*Data for review*:
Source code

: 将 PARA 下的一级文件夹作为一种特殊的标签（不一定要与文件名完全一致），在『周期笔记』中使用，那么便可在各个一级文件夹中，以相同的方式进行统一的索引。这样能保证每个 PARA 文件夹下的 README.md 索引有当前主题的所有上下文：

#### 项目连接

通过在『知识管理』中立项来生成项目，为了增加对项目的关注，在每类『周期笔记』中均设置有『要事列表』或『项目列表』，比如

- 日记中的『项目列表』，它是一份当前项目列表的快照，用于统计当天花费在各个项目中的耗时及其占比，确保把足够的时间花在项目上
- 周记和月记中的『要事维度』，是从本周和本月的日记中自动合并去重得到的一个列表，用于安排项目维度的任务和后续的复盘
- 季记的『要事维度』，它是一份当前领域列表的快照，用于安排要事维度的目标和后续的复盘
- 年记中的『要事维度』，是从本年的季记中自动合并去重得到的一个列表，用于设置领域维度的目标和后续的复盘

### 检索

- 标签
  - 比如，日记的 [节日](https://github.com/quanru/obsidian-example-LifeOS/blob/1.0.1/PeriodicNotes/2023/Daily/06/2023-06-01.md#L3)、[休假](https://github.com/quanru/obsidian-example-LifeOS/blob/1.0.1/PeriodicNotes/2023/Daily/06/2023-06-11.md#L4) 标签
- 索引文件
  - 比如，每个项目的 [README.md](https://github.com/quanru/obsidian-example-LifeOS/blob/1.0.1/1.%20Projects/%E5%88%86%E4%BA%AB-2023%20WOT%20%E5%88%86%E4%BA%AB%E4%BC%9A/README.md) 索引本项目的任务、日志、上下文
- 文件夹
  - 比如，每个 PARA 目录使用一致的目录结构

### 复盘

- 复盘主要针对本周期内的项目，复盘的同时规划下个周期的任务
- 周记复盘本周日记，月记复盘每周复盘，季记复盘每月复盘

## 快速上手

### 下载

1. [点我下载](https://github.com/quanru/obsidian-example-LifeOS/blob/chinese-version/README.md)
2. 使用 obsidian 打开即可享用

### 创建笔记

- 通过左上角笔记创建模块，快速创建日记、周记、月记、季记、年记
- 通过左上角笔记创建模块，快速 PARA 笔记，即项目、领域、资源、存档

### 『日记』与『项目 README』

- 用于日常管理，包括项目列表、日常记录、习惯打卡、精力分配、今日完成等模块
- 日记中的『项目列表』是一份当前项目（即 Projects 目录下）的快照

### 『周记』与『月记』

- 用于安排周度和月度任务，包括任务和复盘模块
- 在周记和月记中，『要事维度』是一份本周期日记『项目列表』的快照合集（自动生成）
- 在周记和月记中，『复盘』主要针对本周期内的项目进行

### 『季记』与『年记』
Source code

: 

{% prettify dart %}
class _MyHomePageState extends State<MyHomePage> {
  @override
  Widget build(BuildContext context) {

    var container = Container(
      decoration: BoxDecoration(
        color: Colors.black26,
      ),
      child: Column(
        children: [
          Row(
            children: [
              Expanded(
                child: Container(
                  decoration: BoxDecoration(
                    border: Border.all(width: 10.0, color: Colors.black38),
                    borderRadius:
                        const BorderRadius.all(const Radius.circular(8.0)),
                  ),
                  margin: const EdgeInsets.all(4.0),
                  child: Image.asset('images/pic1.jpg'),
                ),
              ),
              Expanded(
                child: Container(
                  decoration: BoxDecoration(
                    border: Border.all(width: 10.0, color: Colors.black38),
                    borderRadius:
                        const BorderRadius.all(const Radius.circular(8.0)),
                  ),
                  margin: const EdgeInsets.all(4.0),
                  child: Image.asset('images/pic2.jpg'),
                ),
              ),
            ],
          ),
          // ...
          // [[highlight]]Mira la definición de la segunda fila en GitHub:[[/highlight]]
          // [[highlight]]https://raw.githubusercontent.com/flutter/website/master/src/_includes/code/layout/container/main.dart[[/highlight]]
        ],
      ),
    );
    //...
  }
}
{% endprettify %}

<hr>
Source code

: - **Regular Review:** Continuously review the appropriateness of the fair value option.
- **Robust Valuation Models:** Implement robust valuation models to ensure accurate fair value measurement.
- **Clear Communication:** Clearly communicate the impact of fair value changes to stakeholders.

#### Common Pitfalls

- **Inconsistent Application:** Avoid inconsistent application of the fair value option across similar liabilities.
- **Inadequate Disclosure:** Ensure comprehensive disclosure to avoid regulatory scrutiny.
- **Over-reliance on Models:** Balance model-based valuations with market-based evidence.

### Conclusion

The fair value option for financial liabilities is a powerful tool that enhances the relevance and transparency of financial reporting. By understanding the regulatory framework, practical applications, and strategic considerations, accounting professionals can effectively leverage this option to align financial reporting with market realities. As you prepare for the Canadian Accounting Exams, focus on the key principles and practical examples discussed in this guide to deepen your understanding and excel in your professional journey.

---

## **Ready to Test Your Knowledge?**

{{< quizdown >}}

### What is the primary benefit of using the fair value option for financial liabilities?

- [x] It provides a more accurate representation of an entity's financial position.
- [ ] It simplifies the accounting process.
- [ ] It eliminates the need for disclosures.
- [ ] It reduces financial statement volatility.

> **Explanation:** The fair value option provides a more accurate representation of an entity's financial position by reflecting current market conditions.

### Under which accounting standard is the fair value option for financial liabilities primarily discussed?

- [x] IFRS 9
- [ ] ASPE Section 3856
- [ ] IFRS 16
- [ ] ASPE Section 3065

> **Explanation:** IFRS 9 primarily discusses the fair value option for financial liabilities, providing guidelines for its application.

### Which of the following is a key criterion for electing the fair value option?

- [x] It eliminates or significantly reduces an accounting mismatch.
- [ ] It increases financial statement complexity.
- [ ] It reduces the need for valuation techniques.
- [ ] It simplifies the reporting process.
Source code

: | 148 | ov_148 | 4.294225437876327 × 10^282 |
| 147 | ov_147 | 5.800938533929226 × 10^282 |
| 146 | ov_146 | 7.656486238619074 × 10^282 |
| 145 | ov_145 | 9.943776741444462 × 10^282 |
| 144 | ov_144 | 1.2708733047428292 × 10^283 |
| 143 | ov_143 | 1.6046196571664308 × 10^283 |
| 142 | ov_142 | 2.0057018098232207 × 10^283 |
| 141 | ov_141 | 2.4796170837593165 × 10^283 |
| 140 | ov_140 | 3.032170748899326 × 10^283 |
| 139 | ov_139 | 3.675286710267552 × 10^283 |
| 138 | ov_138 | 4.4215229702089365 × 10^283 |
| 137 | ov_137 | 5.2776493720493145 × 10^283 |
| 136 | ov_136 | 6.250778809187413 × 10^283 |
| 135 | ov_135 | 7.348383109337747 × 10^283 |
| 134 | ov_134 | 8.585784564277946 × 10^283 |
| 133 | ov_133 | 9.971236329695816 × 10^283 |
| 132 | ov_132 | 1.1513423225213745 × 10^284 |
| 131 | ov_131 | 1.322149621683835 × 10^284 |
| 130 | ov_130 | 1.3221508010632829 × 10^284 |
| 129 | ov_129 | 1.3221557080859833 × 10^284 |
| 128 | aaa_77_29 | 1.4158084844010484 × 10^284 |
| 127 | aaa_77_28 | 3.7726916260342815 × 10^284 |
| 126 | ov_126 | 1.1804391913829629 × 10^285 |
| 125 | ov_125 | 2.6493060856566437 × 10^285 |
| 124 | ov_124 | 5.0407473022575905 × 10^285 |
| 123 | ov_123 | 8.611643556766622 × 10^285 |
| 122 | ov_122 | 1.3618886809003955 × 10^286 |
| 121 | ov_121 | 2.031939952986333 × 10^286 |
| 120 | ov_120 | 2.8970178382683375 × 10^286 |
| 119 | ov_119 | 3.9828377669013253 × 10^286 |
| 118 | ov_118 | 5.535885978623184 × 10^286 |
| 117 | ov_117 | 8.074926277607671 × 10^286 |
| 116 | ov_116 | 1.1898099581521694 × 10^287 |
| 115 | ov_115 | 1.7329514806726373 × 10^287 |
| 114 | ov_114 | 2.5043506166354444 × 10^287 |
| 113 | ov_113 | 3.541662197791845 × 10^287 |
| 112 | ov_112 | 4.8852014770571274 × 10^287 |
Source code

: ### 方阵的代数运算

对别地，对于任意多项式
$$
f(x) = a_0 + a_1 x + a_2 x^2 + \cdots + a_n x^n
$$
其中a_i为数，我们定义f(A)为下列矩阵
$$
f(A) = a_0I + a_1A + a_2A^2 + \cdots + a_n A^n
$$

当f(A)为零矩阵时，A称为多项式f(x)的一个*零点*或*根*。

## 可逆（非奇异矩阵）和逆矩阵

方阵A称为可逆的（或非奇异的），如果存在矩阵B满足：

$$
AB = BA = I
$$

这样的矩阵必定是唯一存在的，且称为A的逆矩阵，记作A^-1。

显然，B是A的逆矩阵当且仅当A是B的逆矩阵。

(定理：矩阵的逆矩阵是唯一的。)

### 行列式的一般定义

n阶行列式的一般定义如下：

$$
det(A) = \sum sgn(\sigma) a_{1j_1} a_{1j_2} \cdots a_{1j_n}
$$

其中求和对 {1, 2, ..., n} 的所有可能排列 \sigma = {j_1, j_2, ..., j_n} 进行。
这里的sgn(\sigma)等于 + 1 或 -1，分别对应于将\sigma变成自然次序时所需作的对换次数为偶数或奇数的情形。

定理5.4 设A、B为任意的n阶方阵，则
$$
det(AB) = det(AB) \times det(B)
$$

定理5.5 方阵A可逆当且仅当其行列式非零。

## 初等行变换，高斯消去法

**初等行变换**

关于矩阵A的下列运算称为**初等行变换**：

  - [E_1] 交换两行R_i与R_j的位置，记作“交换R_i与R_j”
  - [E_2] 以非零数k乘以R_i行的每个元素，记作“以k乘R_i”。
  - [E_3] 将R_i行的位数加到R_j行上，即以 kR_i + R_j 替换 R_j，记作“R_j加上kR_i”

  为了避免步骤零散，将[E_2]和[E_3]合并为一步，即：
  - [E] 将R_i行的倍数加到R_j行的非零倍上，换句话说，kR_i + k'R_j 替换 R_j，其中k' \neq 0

*Task statement*: Count the lines in the material above that contain the string "PARA". Reply with the number alone.

*Written response*: 3